17.8.09

Carbon-based bags of water

This description amuses me.

I heard it many years ago on television. It was an observation made by a silicon-based life form when confronted with a human being.

Over the years I've reflected on both its accuracy and usefulness.

Stunning in its simplicity, it stops my mind in its tracks. And anything that can throw the brakes on that puppy is a keeper!

How?

Consider that biology tells the story of our physical relationship to the moment. This particular, specific, fleeting arc in time and space. Observation confirms that our bodies are electrically charged carbon-based bags of water, sloshing about, programmed to replicate.

Above all else, to reproduce.

And funnily enough, the machine language programming of the body operates WAY below our conscious radar.

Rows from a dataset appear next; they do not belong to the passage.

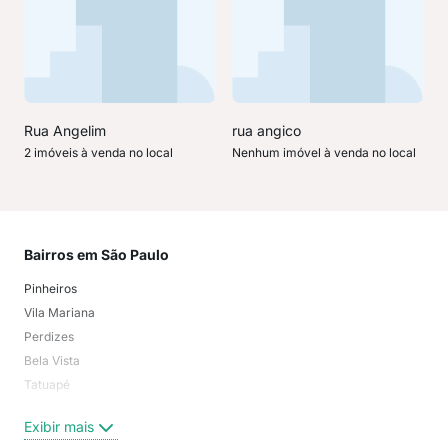
Rua Angelim
rua angico
2 imóveis à venda no local
Nenhum imóvel à venda no local
Bairros em São Paulo
Mai
Pinheiros
San
Vila Mariana
Moo
Perdizes
Bos
Bela Vista
Higi
Tatuapé
Vil
Brooklin
Exi
Exibir mais
Centro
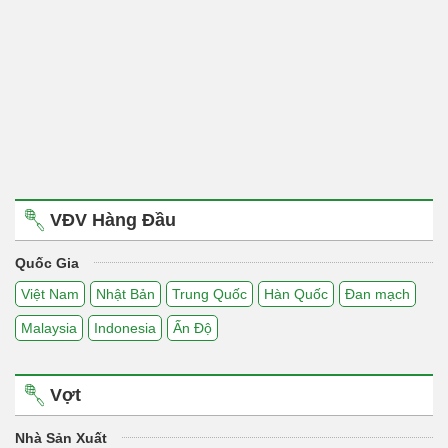
VĐV Hàng Đầu
Quốc Gia
Việt Nam
Nhật Bản
Trung Quốc
Hàn Quốc
Đan mạch
Malaysia
Indonesia
Ấn Độ
Vợt
Nhà Sản Xuất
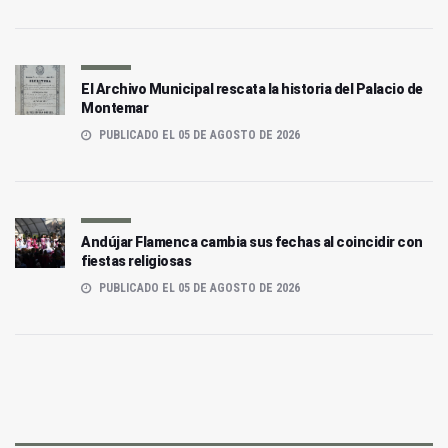
El Archivo Municipal rescata la historia del Palacio de
Montemar
PUBLICADO EL 05 DE AGOSTO DE 2026
Andújar Flamenca cambia sus fechas al coincidir con
fiestas religiosas
PUBLICADO EL 05 DE AGOSTO DE 2026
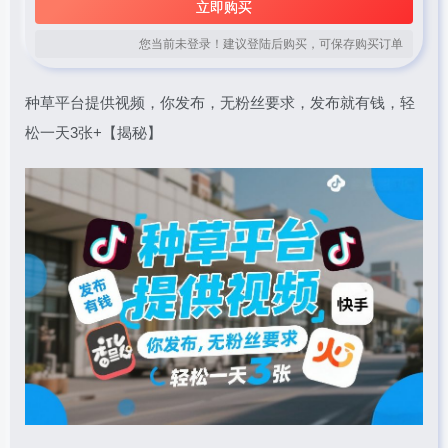
立即购买
您当前未登录！建议登陆后购买，可保存购买订单
种草平台提供视频，你发布，无粉丝要求，发布就有钱，轻
松一天3张+【揭秘】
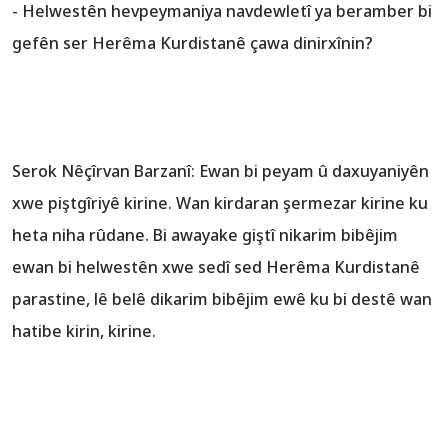
- Helwestên hevpeymaniya navdewletî ya beramber bi
gefên ser Herêma Kurdistanê çawa dinirxînin?
Serok Nêçîrvan Barzanî: Ewan bi peyam û daxuyaniyên
xwe piştgîriyê kirine. Wan kirdaran şermezar kirine ku
heta niha rûdane. Bi awayake giştî nikarim bibêjim
ewan bi helwestên xwe sedî sed Herêma Kurdistanê
parastine, lê belê dikarim bibêjim ewê ku bi destê wan
hatibe kirin, kirine.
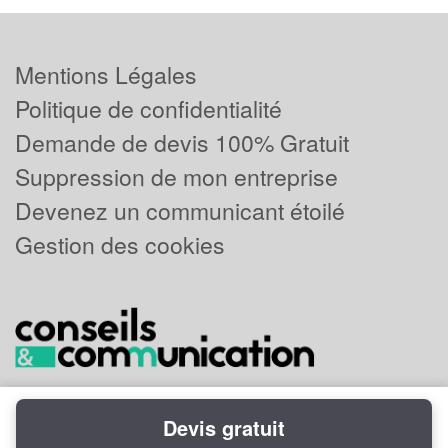
Mentions Légales
Politique de confidentialité
Demande de devis 100% Gratuit
Suppression de mon entreprise
Devenez un communicant étoilé
Gestion des cookies
Devis gratuit
Powered by
Plus que pro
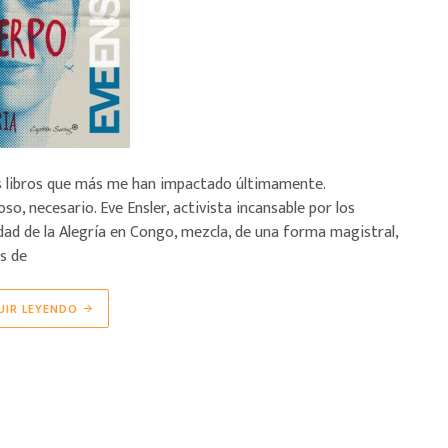
os libros que más me han impactado últimamente.
, necesario. Eve Ensler, activista incansable por los
ad de la Alegría en Congo, mezcla, de una forma magistral,
es de
UIR LEYENDO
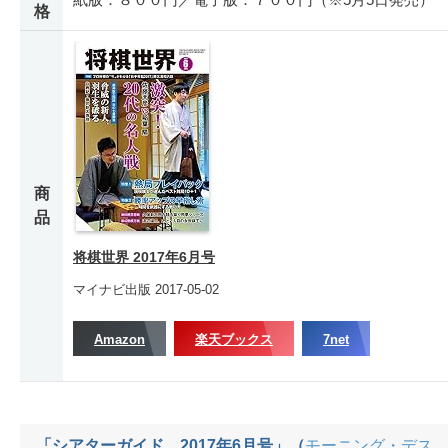
格
商
品
将棋世界 2017年6月号
マイナビ出版 2017-05-02
Amazon
楽天ブックス
7net
「シアターガイド 2017年6月号」（
モーニング・デス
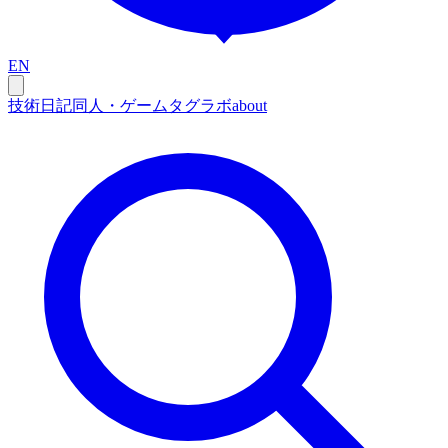
EN
技術
日記
同人・ゲーム
タグ
ラボ
about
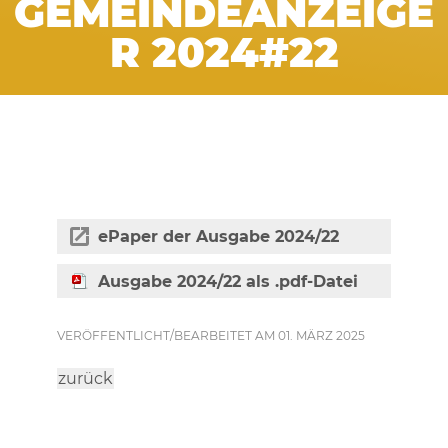
GEMEINDEANZEIGE
R 2024#22
ePaper der Ausgabe 2024/22
Ausgabe 2024/22 als .pdf-Datei
VERÖFFENTLICHT/BEARBEITET AM 01. MÄRZ 2025
zurück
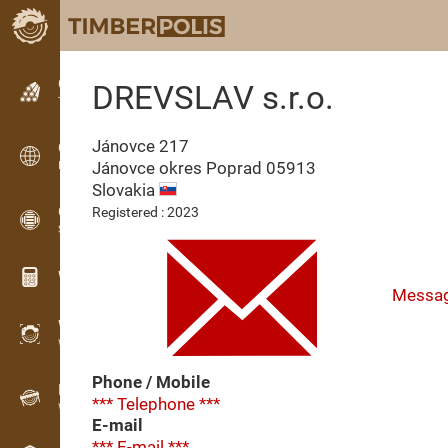
Classifieds
DREVSLAV s.r.o.
Text classifieds
Jánovce 217
Classifieds
Jánovce okres Poprad
05913
International classifieds
Slovakia
OPTI-TIMB
Registered : 2023
Sawing patterns
Wood calculators
Messa
WoodProfi
Wood volume with AI
Phone / Mobile
Recorder
*** Telephone ***
Wood inventory in the field
E-mail
*** E-mail ***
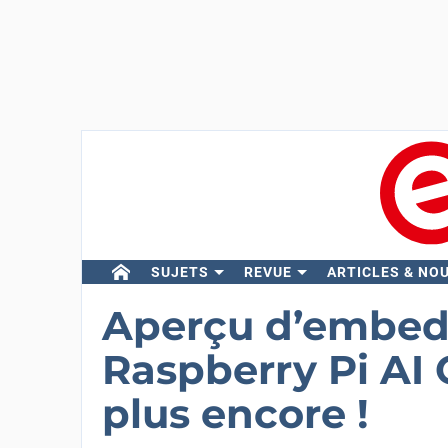
SUJETS
REVUE
ARTICLES & NO
Aperçu d’embed
Raspberry Pi AI
plus encore !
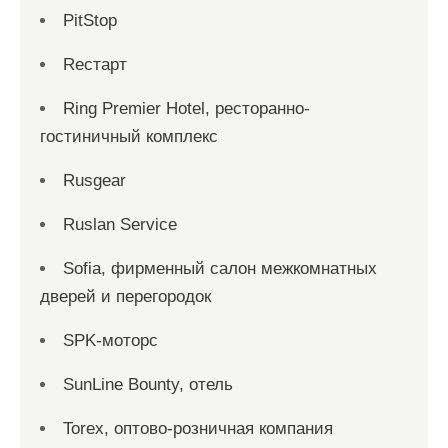
PitStop
Reстарт
Ring Premier Hotel, ресторанно-
гостиничный комплекс
Rusgear
Ruslan Service
Sofia, фирменный салон межкомнатных
дверей и перегородок
SPK-моторс
SunLine Bounty, отель
Torex, оптово-розничная компания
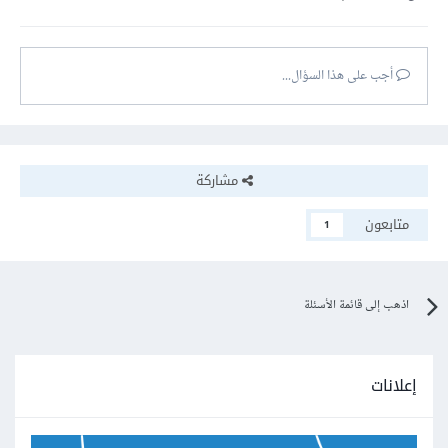
أجب على هذا السؤال...
مشاركة
متابعون
1
اذهب إلى قائمة الأسئلة
إعلانات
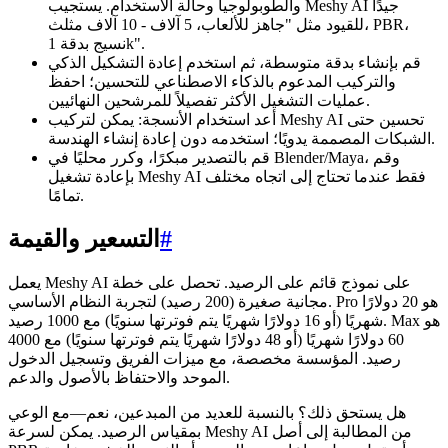
والطوبولوجيا وحالة الاستخدام. يستجيب Meshy AI جيدًا
للقيود مثل "جاهز للألعاب، 5 آلاف - 10 آلاف مثلث، PBR،
نسيج بدقة 1k".
قم بإنشاء بدقة متوسطة، ثم استخدم إعادة التشكيل الذكي
والتركيب المدعوم بالذكاء الاصطناعي للتحسين؛ احفظ
عمليات التشغيل الأكثر تفصيلاً للمرشحين النهائيين.
أعد استخدام الأنسجة: يمكن لتركيب Meshy AI تحسين حتى
الشبكات المصممة يدويًا؛ استخدمه دون إعادة إنشاء الهندسة.
قم بالتصدير مبكرًا، وكرر محليًا في Blender/Maya، وقم
بإعادة تشغيل Meshy AI فقط عندما تحتاج إلى اتجاه مختلف
تمامًا.
#
التسعير والقيمة
يعمل Meshy AI على نموذج قائم على الرصيد. تحصل على خطة
مجانية صغيرة (200 رصيد) لتجربة النظام الأساسي. Pro هو 20 دولارًا
شهريًا (أو 16 دولارًا شهريًا يتم فوترتها سنويًا) مع 1000 رصيد. Max هو
60 دولارًا شهريًا (أو 48 دولارًا شهريًا يتم فوترتها سنويًا) مع 4000
رصيد. المؤسسة مخصصة، مع ميزات الفريق وتسجيل الدخول
الموحد والاحتفاظ بالأصول والدعم.
هل يستحق ذلك؟ بالنسبة للعديد من المبدعين، نعم—مع الوعي
بمقياس الرصيد. يمكن لسرعة Meshy AI من المطالبة إلى أصل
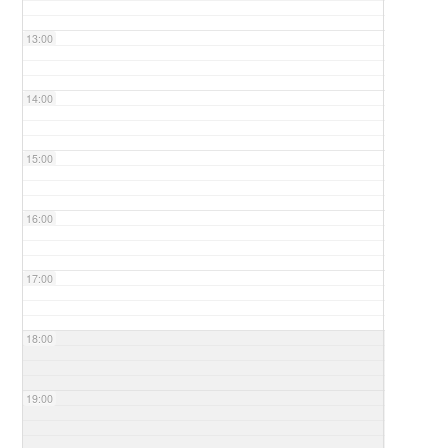
13:00
14:00
15:00
16:00
17:00
18:00
19:00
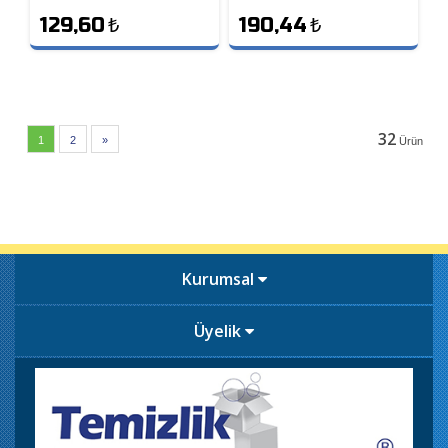
129,60
₺
190,44
₺
32
1
2
»
Ürün
Kurumsal
Üyelik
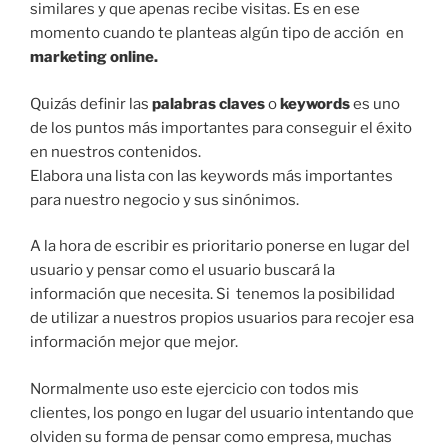
similares y que apenas recibe visitas. Es en ese
momento cuando te planteas algún tipo de acción en
marketing online.
Quizás definir las
palabras claves
o
keywords
es uno
de los puntos más importantes para conseguir el éxito
en nuestros contenidos.
Elabora una lista con las keywords más importantes
para nuestro negocio y sus sinónimos.
A la hora de escribir es prioritario ponerse en lugar del
usuario y pensar como el usuario buscará la
información que necesita. Si tenemos la posibilidad
de utilizar a nuestros propios usuarios para recojer esa
información mejor que mejor.
Normalmente uso este ejercicio con todos mis
clientes, los pongo en lugar del usuario intentando que
olviden su forma de pensar como empresa, muchas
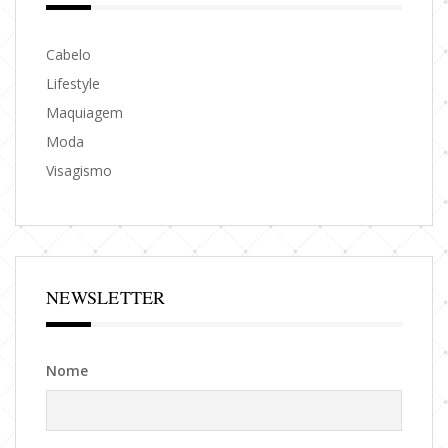
Cabelo
Lifestyle
Maquiagem
Moda
Visagismo
NEWSLETTER
Nome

So, basically, we're charging around most of the time without the slightest notion of why. Our nature, unbounded and intent on it's own evolution, is unrelated to the stories we tell ourselves later.

The mind is arrested as it considers the implications.

If consciousness rests atop such a self directed system, surfing surges of adrenaline, seeking opioid peptides and oxytocin, can the mind be much more than errant gusts of neurochemistry?

Telling stories, after the fact, of triumph, loss, power, glory, fame, recognition, comfort - dare I say love?

The rants of a hyperbolic tabloid journalist held hostage by a chemist?

Precious, careful, important stories reduced to the interpretations of a dramatist perched inside a slurping, burping, sleeping, eating bag of chemicals?

What possible dominion could the mind possess?

The mind's struggle slows.

The chance to observe the story expands.

Something peaceful unfolds.


References:

"Star Trek: The Next Generation" episode "Home Soil".